Profeta Gentileza gera uma indústria pirata
Marcelo Migliaccio, Jornal do Brasil
RIO - Gentileza está na moda. Não a ação nobre, distinta ou amável , como define o Dicionário Aurélio, mas a obra de um profeta que deixou em pilastras de viadutos e muros cariocas suas mensagens para um mundo melhor. Agora, a obra do artista visionário Gentileza virou um grande negócio que não paga direito autoral algum aos herdeiros vivos de José Datrino (1917-1996), o dono de uma transportadora que, de uma hora para outra, em 1961, decidiu abandonar tudo para pregar a fraternidade.
A gente fica triste. Ontem mesmo, minha neta viu até chinelo à venda em Vilar dos Teles com a frase e a letra que ele fazia lamenta Maria Alice Datrino, 66, uma das filhas do profeta. Estão usando o nome dele, o tipo de letra, tudo.

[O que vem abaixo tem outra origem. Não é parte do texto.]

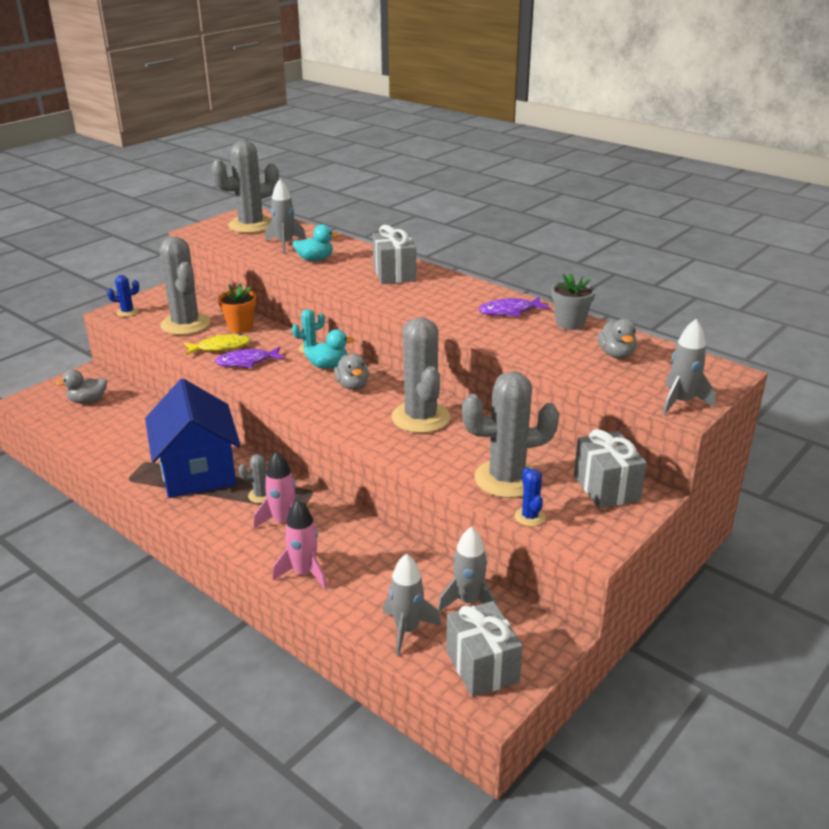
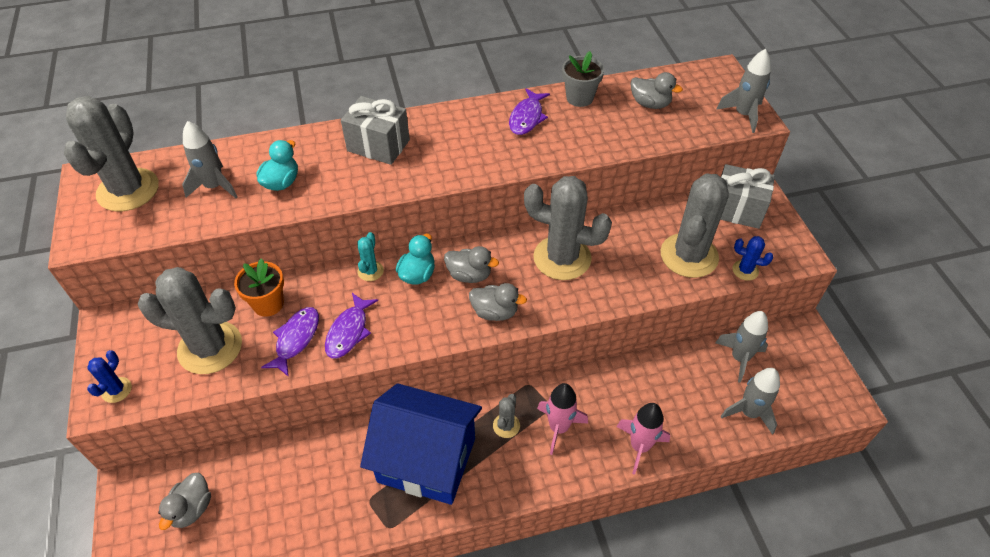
camera: 55 degrees left, 20 degrees up
(221, 347) = (296, 339): yellow fish -> purple fish
(328, 409) = (495, 312): none -> grey duck
(482, 666) = (811, 389): grey gift -> none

No shopping de Madureira tem muita camisa à venda.
Apesar da indignação, Maria Alice, Vilma, Antonia e José Carlos não fizeram nada para fazer valer os direitos do pai.

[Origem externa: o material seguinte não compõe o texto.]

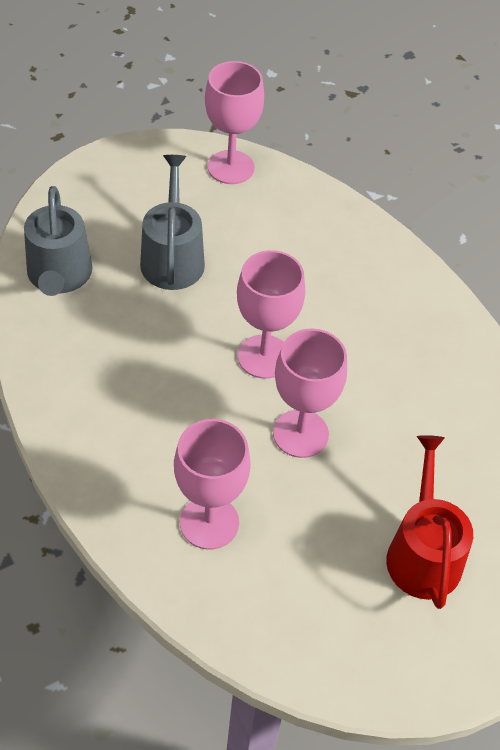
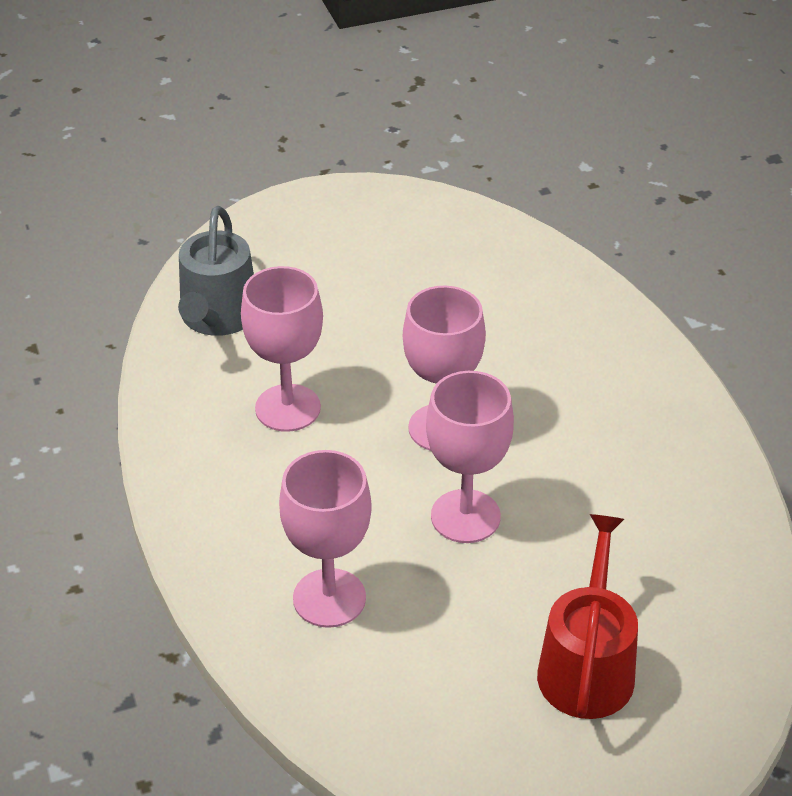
camera: 15 degrees right, 10 degrees down
(172, 257) = (356, 311): grey watering can -> none
(230, 167) = (452, 221): pink goblet -> pink goblet (288, 408)

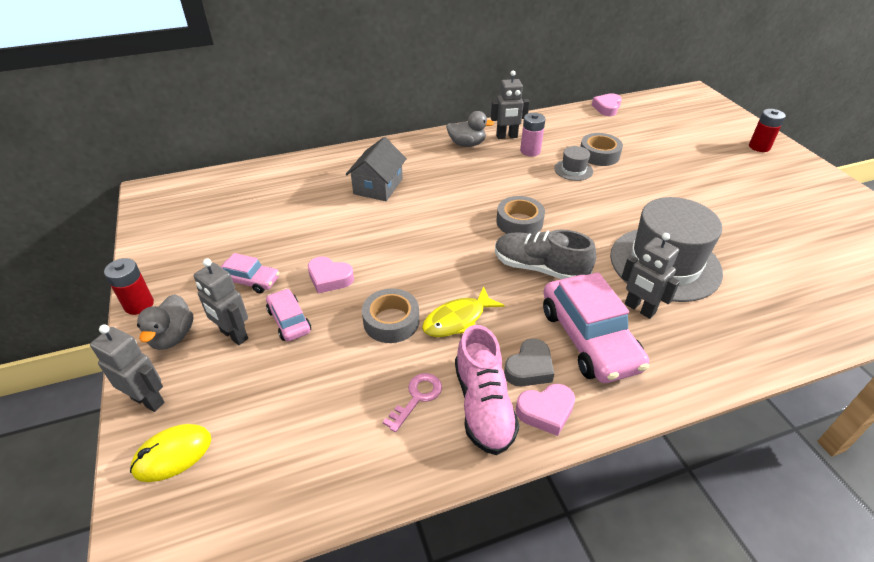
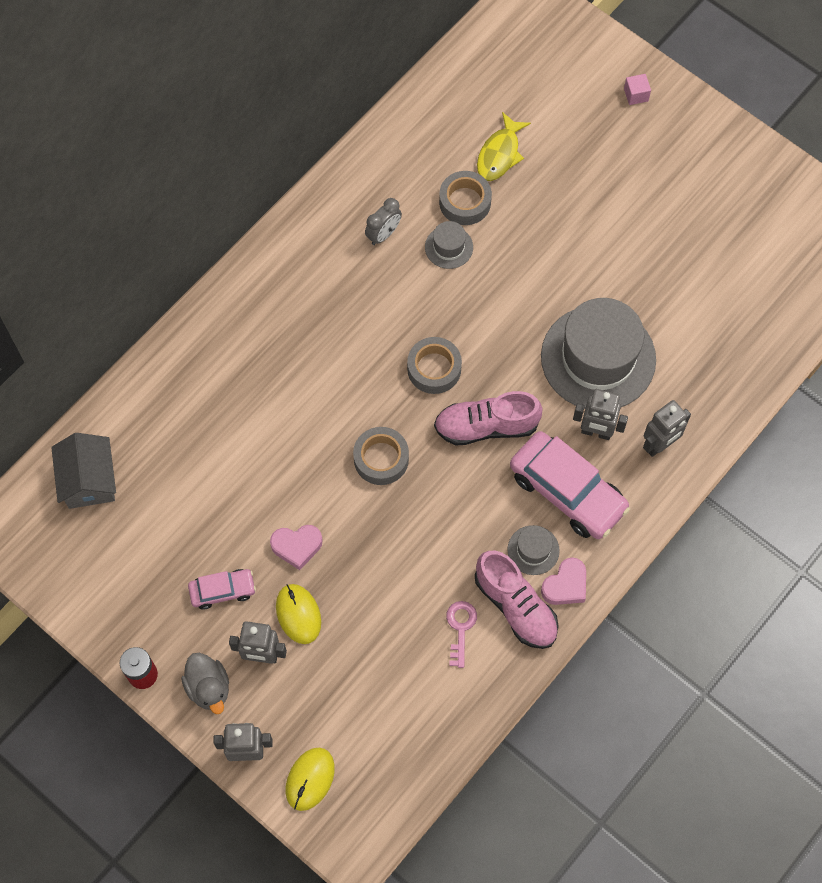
camera: 30 degrees left, 25 degrees up
(289, 321) = (298, 614): pink car -> yellow mouse
(378, 186) = (250, 389): grey house -> grey house (89, 480)
(391, 321) = (389, 565): grey tape -> grey tape (381, 459)
(458, 319) = (446, 531): yellow fish -> yellow fish (500, 154)
(467, 144) = (302, 257): grey duck -> none
(507, 136) = (341, 218): grey robot -> grey robot (659, 445)
(529, 368) = (533, 550): grey heart -> grey hat
(530, 151) = (383, 234): pink battery -> grey clock
(539, 268) = (486, 426): grey shoe -> pink shoe
(607, 108) = (432, 90): pink heart -> none
(759, 147) = (636, 95): red battery -> pink cube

Nosso mal foi não ter patenteado. Deve ser muito caro, a gente não tem condição resigna-se Maria Alice, que vive da administração de um pequeno bar em Guadalupe (Zona Norte do Rio).
Para o advogado e professor de ética e legislação publicitária da Escola Superior de Propaganda e Marketing, Fernando Monteiro, a família tem direitos sobre todos os produtos comercializados, mesmo sem ter registrado a patente.

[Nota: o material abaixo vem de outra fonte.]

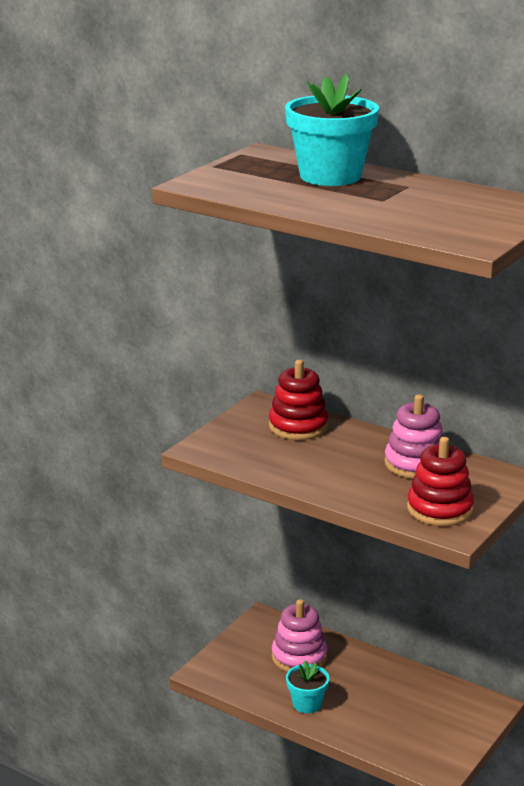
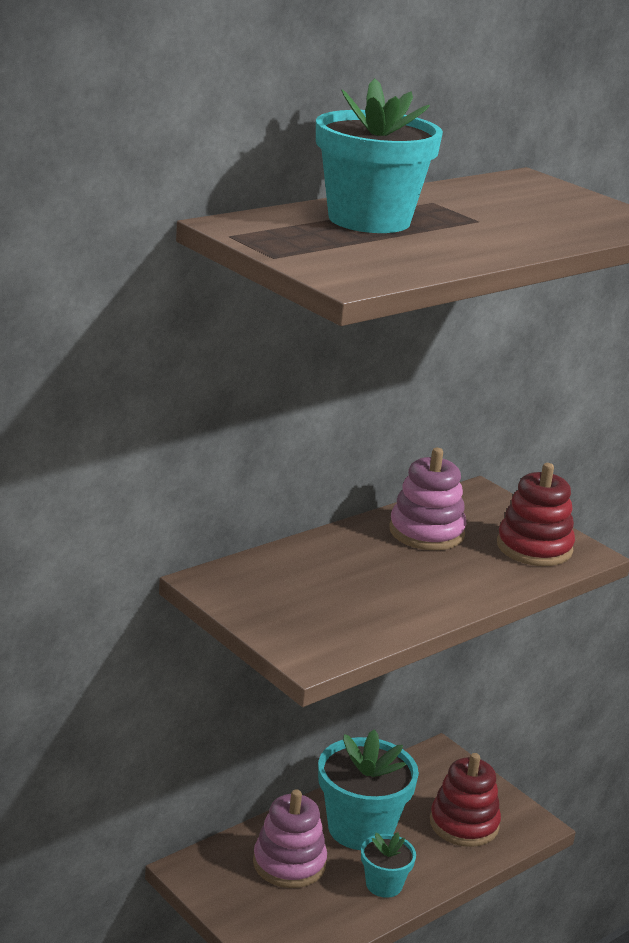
camera: 75 degrees left, 0 degrees up
(298, 426) = (290, 575): red stacking toy -> red stacking toy (464, 824)
(362, 681) = (360, 828): none -> turquoise flower pot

Por analogia, com base na lei 9.610, que rege os direitos autorais, a exposição pública dos escritos deixados pelo Gentileza nas ruas tipificam a criação intelectual dele. Acho que quem usa aquela frase, com aquelas cores e aquele tipo de letra está usurpando o direito autoral.
Fernando diz que já viu até cangas à venda em Copacabana (Zona Sul). Uma delas foi comprada na semana passada pela estudante Anetti Figueiredo, 16.
Não sabia que não pagam nada à família! espanta-se Anetti. Se eu soubesse, acho que não compraria.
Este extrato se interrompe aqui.